During the pandemic, the demand for cold chain logistics (necessary for temperature sensitive goods) went up while almost everything else came to a standstill. While many companies were downshifting and laying off thousands, the cold chain logistics companies thrived and enjoyed a profit margin better than pre-Covid. Post Covid, their profits are normalized but they are still profitable and not showing any signs of slowing down.

If you have been recruiting for the cold chain industry, it would have kept you busy and profitable.

However, none of us has a crystal ball on such matters. That’s true but by applying the 80/20 Thinking, you can set yourself apart.

Observe the market and figure out where the 20% is. These are the industries that are creating the 80% growth locally or globally. Find them, and study their revenue potential. You naturally come to this conclusion:

That if potential is high, a lot of recruiters are already competing, creating a red ocean. There is little point to jump in unless you have an unfair advantage, such as a strong network of willing and relevant candidates whom only you have access to.

Most of us doesn’t have that unfair advantage, it takes an immense amount of effort over time to amass that kind of overpowering network and resources.
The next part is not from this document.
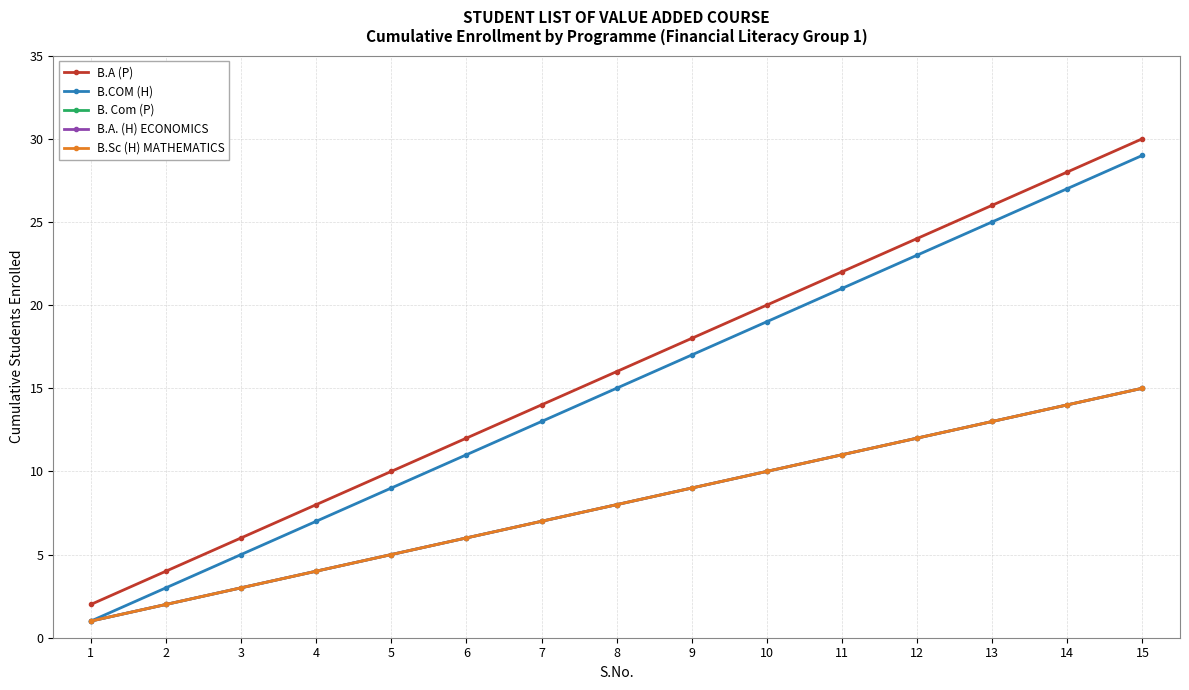

Does the chart have visible grid lines?

Yes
Neither did I. But this is what I did successfully and I’m sharing this strategy with you. Instead of targeting these blooming niches, aim slightly to the side and find supporting industries that are thriving because of the original niche industries. Target these support industries instead. The payoff is much better and less competitive.

This is why the cold chain logistics took off as shared above. The pharmaceutical industry is the catalyst because it requires cold chain solutions and thus when pharmaceutical industry experiences massive growth due to the exponential need for medical supplies and vaccines, connected industries like cold chain took off without skipping a beat.

You don’t have to swarm to the same place.

When you spot a red ocean, the blue ocean is often nearby.